Les étudiants en théologie, pas forcément les plus sérieux, disent que les derniers mots de Jeanne d'Arc ont été : Descendre, je veux descendre ! Le bourreau lui a alors répondu : T'inquiète pas, t'en auras des cendres ! Cela pose évidemment la question du sens du sacrifice face à un appel à servir Dieu : pour qui, pourquoi, comment, quand, à quel prix ?
Peu de temps après avoir commencé les travaux de la réfection du presbytère, le père Nicolas Kakavelakis m'a demandé de m'occuper du catéchisme pour les adultes. L'idée ne me plaisait pas trop car je préfère écrire que parler, et plus encore écouter. Cet exercice m'était totalement étranger et je ne savais pas comment j'allais pouvoir l'aborder. J'ai quand même accepté, le voyant comme une sorte de défi, et je me suis lancé. Je ne voulais pas partir sur l'analyse de textes que, de toute façon, je ne maîtrise pas correctement, mais plutôt prendre des situations de la vie et voir ce que l'on pouvait en dire au regard des responsabilités que l'on a, de la Tradition et de l’Évangile.
Je n'étais pas à l'aise lors du premier cours, mais j'ai pris de l'assurance et me suis occupé de cette activité durant quelques mois, les samedi soirs.
Le père Nicolas a eu des retours positifs, ce qui l'a incité à me demander d'animer la venue de classes de collège. Lorsque les élèves étudient les différentes religions, ils vont parfois visiter des lieux de culte avec leurs enseignants. Il y a donc régulièrement des classes qui viennent visiter l'église grecque durant l'année scolaire. Cela me semblait beaucoup plus facile que pour des adultes parce que les mots devaient rester simples, qu'il y a énormément à dire quand on présente une église au regard de sa tradition, et que c'est toujours le même discours qui sert de base d'une visite à l'autre en ayant la possibilité de prendre du recul pour l'affiner.
Il y avait également des questions d'élèves ou d'enseignants qui permettaient de relancer la discussion. Ça aide pour qu'il n'y ait pas de blanc, garder une dynamique et de l'intérêt. Le père Nicolas était là et il intervenait pour compléter ce que je disais, ou répondre à des questions spécifiques. Ce n'est pas tant le contenu que les professeurs ont retenu, mais le fait que les élèves n'avaient pas été dissipés pendant les explications, ce qui semblait les surprendre.

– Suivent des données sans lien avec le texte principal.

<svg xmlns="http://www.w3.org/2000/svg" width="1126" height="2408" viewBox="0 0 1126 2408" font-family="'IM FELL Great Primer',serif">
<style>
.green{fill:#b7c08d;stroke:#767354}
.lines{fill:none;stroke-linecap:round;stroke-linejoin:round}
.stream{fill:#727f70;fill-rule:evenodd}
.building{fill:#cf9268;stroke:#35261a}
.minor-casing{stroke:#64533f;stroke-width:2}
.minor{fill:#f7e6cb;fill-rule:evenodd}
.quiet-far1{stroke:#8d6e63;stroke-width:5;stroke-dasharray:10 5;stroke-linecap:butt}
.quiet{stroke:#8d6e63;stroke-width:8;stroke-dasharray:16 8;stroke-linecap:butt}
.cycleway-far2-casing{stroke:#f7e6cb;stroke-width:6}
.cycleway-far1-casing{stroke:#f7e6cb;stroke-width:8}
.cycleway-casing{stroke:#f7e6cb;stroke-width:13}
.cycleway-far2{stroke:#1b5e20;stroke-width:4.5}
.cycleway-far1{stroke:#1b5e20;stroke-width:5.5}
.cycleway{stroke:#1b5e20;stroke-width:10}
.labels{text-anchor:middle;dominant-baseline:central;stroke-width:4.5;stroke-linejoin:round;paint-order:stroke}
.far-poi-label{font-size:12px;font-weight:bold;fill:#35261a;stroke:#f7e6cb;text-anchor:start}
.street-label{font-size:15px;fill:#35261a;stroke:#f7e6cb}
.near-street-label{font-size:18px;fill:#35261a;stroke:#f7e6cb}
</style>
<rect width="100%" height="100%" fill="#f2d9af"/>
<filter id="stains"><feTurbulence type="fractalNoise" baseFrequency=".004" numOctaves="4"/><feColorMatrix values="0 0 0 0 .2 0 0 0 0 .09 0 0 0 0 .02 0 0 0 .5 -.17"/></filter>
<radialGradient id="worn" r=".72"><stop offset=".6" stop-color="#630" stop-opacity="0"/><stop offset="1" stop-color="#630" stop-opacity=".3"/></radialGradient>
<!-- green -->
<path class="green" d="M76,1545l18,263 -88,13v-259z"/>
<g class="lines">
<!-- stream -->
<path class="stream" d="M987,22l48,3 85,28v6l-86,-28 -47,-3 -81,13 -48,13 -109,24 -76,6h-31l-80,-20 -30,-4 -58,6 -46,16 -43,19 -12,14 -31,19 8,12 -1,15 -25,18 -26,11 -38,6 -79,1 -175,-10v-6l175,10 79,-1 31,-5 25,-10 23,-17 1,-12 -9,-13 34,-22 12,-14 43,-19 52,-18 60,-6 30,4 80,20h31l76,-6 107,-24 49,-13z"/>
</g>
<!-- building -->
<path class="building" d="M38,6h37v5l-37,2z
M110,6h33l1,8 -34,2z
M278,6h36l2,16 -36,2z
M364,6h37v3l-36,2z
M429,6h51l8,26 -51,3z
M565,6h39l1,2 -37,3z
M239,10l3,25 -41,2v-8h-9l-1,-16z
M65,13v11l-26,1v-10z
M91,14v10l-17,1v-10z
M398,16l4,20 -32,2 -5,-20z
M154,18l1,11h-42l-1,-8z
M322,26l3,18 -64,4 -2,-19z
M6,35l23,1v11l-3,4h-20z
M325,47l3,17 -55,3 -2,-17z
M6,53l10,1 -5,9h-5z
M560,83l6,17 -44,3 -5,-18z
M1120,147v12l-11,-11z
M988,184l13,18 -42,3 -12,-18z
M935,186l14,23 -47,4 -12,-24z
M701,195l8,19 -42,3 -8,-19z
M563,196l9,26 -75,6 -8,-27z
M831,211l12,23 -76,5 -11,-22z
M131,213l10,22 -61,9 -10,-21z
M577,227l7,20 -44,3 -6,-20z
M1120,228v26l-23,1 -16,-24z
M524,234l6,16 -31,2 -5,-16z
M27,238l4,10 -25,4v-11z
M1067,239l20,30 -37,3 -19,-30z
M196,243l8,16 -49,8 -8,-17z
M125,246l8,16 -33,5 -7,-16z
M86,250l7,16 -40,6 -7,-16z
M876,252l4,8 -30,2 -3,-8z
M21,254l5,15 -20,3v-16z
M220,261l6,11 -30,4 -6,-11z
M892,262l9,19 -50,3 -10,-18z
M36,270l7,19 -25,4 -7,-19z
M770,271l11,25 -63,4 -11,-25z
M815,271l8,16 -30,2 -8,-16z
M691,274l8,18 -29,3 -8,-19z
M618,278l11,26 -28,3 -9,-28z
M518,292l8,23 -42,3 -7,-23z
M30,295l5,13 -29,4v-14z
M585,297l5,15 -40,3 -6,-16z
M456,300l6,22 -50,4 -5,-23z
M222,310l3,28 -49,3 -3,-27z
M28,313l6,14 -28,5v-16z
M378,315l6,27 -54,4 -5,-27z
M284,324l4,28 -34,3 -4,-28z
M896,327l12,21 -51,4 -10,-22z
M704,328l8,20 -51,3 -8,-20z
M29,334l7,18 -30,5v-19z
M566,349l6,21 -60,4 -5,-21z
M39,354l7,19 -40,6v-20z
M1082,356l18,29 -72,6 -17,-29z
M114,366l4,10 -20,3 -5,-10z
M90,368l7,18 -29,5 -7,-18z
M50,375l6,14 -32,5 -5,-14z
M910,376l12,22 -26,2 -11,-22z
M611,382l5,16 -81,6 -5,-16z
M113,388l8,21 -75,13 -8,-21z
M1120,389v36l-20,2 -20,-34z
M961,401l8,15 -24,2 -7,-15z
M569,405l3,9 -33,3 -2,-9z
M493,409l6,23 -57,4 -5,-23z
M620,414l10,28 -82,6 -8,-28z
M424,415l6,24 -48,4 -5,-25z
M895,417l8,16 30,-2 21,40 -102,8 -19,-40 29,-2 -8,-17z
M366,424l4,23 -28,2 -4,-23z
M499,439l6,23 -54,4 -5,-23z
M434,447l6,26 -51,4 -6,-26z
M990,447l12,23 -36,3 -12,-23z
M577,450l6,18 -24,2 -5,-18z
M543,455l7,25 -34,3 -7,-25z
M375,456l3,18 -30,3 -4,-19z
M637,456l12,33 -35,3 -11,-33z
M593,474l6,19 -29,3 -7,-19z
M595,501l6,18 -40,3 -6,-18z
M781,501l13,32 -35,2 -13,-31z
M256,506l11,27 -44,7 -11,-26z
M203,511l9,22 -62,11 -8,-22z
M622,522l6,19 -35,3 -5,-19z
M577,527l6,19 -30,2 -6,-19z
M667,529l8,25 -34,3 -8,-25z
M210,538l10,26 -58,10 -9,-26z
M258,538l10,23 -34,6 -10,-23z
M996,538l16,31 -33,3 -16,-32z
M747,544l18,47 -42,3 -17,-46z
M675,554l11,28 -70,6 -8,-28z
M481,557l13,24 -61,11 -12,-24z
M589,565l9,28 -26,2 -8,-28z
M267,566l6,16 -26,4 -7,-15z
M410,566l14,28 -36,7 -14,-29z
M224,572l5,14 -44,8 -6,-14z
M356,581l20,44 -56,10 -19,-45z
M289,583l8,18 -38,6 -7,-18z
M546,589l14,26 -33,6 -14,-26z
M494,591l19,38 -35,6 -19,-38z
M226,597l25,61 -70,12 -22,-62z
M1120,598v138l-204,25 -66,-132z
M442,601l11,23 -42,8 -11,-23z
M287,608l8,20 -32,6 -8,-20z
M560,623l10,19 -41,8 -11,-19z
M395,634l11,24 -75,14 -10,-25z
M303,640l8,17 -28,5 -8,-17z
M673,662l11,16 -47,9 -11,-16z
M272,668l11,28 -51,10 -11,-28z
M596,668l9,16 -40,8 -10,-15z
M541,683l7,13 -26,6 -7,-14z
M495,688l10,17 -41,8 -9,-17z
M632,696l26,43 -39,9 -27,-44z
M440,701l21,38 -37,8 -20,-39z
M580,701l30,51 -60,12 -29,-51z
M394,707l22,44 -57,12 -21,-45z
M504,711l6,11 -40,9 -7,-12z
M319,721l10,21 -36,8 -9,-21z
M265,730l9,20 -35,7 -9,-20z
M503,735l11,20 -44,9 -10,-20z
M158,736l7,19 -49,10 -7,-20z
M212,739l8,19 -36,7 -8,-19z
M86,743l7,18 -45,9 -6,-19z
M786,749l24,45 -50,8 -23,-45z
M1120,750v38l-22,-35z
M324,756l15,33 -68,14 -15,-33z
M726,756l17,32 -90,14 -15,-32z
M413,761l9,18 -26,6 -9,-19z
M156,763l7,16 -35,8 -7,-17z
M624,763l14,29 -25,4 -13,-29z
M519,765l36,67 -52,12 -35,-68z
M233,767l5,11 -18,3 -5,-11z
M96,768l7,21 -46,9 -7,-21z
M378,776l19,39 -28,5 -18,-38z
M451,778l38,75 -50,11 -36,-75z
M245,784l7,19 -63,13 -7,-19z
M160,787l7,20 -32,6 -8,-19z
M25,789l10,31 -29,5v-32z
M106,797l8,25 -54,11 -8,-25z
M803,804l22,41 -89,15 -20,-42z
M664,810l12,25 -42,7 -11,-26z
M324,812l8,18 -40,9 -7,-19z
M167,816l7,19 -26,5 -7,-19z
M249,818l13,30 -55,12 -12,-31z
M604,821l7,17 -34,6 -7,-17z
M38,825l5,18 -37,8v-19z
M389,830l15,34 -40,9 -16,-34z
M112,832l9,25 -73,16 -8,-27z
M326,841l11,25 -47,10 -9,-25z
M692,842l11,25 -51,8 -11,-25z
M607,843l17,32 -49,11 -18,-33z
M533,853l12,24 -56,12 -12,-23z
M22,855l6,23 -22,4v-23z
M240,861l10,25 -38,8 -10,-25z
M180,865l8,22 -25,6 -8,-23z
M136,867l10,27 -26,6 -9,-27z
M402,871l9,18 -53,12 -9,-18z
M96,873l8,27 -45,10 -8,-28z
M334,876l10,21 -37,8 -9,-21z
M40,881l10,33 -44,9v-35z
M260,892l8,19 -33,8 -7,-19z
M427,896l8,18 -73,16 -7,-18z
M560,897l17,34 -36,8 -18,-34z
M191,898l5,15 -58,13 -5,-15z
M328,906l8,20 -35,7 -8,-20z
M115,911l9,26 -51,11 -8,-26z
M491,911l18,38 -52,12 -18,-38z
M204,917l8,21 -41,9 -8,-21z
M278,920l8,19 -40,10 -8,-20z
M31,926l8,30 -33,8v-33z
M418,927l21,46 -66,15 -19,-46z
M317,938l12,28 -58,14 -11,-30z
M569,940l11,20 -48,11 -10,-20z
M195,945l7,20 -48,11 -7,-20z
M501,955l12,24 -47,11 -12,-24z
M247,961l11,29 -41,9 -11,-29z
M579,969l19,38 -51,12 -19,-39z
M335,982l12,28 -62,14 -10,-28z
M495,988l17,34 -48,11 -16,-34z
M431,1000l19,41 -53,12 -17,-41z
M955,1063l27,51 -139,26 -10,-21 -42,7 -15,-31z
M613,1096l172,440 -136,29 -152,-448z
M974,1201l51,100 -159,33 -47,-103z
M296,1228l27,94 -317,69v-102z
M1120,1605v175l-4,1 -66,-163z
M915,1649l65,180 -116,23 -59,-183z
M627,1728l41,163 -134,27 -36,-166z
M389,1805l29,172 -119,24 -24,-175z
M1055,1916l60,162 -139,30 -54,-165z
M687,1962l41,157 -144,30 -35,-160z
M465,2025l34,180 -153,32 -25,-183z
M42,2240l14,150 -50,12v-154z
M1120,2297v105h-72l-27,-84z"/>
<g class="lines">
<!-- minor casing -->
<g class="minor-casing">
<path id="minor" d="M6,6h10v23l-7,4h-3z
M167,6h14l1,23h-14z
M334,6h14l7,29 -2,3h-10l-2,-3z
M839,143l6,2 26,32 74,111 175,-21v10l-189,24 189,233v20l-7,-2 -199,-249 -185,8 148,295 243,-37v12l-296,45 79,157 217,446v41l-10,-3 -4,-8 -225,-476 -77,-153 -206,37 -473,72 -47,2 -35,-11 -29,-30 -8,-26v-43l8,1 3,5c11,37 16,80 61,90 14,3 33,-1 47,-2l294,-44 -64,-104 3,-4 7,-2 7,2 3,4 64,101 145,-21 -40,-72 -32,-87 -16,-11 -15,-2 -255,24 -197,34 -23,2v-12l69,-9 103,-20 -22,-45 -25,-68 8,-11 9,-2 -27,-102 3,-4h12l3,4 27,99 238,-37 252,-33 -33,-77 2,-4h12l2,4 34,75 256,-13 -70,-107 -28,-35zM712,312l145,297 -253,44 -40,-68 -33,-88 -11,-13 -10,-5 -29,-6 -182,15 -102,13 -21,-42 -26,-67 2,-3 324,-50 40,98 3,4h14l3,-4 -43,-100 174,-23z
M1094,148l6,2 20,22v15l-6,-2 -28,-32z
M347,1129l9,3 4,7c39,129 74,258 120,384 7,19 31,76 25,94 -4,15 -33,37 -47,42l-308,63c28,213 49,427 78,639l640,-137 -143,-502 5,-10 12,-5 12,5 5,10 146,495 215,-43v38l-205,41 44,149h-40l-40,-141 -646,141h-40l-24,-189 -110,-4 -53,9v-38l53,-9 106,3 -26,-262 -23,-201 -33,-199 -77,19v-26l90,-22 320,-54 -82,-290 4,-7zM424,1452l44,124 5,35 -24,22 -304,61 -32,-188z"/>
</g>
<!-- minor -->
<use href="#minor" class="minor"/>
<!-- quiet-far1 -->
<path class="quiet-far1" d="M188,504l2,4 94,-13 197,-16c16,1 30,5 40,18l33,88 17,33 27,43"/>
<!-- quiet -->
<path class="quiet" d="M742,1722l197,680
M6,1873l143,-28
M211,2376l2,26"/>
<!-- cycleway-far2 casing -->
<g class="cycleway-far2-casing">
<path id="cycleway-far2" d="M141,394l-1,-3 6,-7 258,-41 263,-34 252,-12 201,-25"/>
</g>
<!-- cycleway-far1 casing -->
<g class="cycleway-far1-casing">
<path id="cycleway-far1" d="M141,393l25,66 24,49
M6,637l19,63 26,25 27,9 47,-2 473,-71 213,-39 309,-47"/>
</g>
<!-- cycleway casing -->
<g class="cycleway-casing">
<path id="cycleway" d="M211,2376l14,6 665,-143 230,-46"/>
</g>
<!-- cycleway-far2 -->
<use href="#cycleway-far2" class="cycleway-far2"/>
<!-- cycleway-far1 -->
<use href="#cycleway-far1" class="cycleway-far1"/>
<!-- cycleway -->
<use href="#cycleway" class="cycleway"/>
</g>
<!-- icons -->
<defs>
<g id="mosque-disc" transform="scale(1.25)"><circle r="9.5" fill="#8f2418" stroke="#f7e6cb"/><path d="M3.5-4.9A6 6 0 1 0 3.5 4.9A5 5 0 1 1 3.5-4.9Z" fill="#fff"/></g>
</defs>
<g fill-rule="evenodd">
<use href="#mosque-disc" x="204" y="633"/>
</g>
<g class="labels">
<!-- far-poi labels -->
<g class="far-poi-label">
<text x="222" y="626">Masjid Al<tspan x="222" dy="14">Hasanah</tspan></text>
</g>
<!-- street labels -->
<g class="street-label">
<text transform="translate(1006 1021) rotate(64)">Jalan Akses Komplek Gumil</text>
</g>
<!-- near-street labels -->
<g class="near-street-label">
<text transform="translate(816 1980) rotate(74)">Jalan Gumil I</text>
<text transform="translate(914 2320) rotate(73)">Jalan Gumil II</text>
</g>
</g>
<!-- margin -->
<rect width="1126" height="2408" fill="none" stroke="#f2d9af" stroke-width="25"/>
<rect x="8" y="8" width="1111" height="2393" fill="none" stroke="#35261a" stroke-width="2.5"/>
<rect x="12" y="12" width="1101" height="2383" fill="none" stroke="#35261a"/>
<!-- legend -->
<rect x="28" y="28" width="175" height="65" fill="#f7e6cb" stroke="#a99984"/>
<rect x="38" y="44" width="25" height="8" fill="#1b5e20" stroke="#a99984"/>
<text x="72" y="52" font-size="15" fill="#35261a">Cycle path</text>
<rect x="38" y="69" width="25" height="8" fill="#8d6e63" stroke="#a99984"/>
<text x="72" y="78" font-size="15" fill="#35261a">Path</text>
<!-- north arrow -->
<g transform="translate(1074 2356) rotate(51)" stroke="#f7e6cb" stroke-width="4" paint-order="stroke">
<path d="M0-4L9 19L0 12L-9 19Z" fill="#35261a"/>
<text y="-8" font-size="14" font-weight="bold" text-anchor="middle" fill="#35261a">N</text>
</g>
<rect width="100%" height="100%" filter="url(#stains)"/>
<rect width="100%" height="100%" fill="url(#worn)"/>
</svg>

Un jour, après l'une de ces visites, le père Nicolas m'a invité à m'asseoir pour discuter. Il m'a alors dit qu'il y avait quelque chose quand je parlais et qu'il voulait me présenter à l'évêque pour que je devienne prêtre. C'était assorti d'un petit discours traditionnel : Tu sais où est ton cœur, vois-le comme un appel, blabla, blabla....
Ce que l'on ressent dans un moment comme celui-ci est un mélange de plusieurs choses différentes, allant de qu'est-ce que je vais aller foutre dans cette galère à de la satisfaction mêlée à une forme de reconnaissance. Je ne peux pas dire qu'une impression particulière se détachait à ce moment-là. J'ai évité de répondre en disant simplement : Ça veut dire que je vais devoir me marier
Le père Nicolas a alors réalisé que je ne l'étais pas et que c'était une cause d'empêchement canonique qui venait ruiner sa proposition. Il devait me marier d'urgence avant la fin de l'année. Cela me laissait un peu de répit pour savoir ce que je voulais pour moi-même. Que pouvait en penser ma possible future femme ? Mis à part le fait que j'étais un crétin si je lui demandais de l'épouser pour remplir les bonnes cases de critères à respecter ! Sauf si l'on est sûr de son choix, ce qui n'était pas mon cas, il y a de très nombreuses questions qui se posent dans un moment comme celui-là et il convient de les appréhender avec lucidité.
J'ai donc remis ces questions à plus tard et j'ai continué mon travail au presbytère.